→ **BLOCO DE TEXTO**:
----------

Direito de contragolpe: o que são condutas atentatórias à democracia (parte 2)
27 de novembro de 2024, 13h12
Continuação da parte 1
Limites entre atos preparatórios e atos executórios
Sequenciando o texto anterior, há que se falar dos limites entre atos executórios (puníveis) e atos preparatórios (excepcionalmente puníveis), que é um dos temas mais tortuosos do Direito Penal, uma vez que as fórmulas elaboradas pela literatura jurídico-penal são muitas vezes abertas e oferecem pouca segurança jurídica. O inciso II do artigo 14 do Código Penal brasileiro estabelece que a tentativa se configura quando há o início da execução do crime.
A redação brasileira, embora concisa, possui um fundamento histórico sólido. Ela representa a adoção de um critério objetivo para a punição da tentativa, ou seja, a relevância penal do comportamento depende da exteriorização de atos que demonstrem a intenção criminosa. Essa abordagem, ao afastar considerações puramente subjetivas, garante maior segurança jurídica e evita punições por simples pensamentos ou atos preparatórios.

----------

→ **TRECHOS DOS ITENS**:
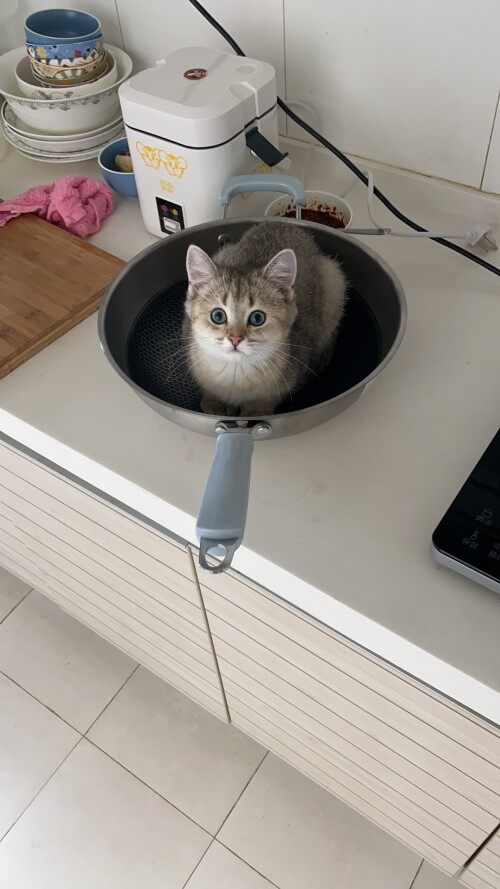
Locate all where to pick up the frying pan from in the image. Your answer should be formatted as a list of tuples, i.e. [(x1, y1), (x2, y2), ...], where each tuple contains the x and y coordinates of a point satisfying the conditions above.

[(229, 530)]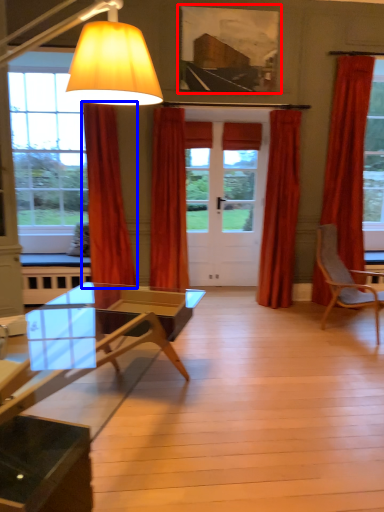
Question: Which point is closer to the camera, picture frame (highlighted by a red box) or curtain (highlighted by a blue box)?

Choices:
 (A) picture frame
 (B) curtain

Answer: (B)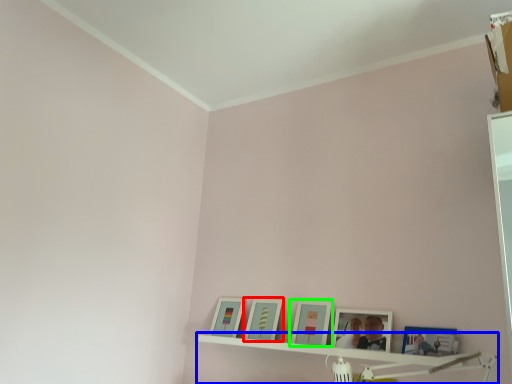
Question: Considering the real-world distances, which object is closest to picture frame (highlighted by a red box)? shelf (highlighted by a blue box) or picture frame (highlighted by a green box).

Choices:
 (A) shelf
 (B) picture frame

Answer: (B)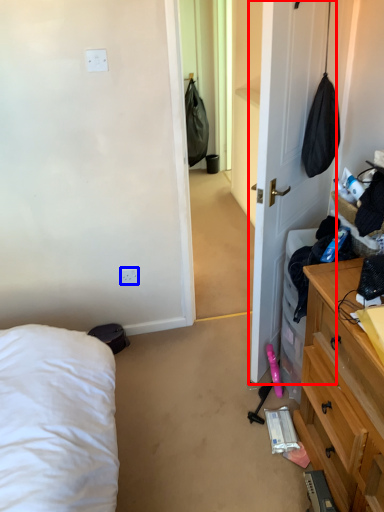
Question: Which of the following is the farthest to the observer, door (highlighted by a red box) or electric outlet (highlighted by a blue box)?

Choices:
 (A) door
 (B) electric outlet

Answer: (B)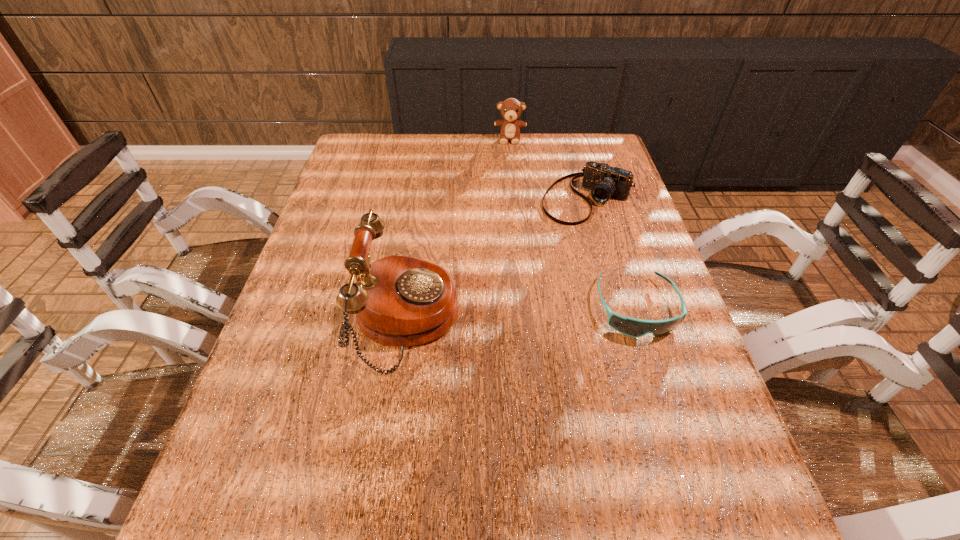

----------

→ **TAREFAS ESCRITAS**:
(a) Com base no texto sobre condutas atentatórias à democracia, responda:
(i) Que inciso e artigo do Código Penal brasileiro estabelecem quando se configura a tentativa?
(ii) Que tipo de critério para a punição da tentativa a redação brasileira representa?
(iii) Segundo o texto, que punições essa abordagem evita?
(b) Devolva o trecho do texto sobre condutas atentatórias à democracia que vai de "Direito de contragolpe: o" até "execução do crime.", incluindo este último.

→ **RESPOSTAS EM ORDEM**:
(a)
(i) O inciso II do artigo 14.
(ii) Um critério objetivo.
(iii) Punições por simples pensamentos ou atos preparatórios.

(b)
Direito de contragolpe: o que são condutas atentatórias à democracia (parte 2)
27 de novembro de 2024, 13h12
Continuação da parte 1
Limites entre atos preparatórios e atos executórios
Sequenciando o texto anterior, há que se falar dos limites entre atos executórios (puníveis) e atos preparatórios (excepcionalmente puníveis), que é um dos temas mais tortuosos do Direito Penal, uma vez que as fórmulas elaboradas pela literatura jurídico-penal são muitas vezes abertas e oferecem pouca segurança jurídica. O inciso II do artigo 14 do Código Penal brasileiro estabelece que a tentativa se configura quando há o início da execução do crime.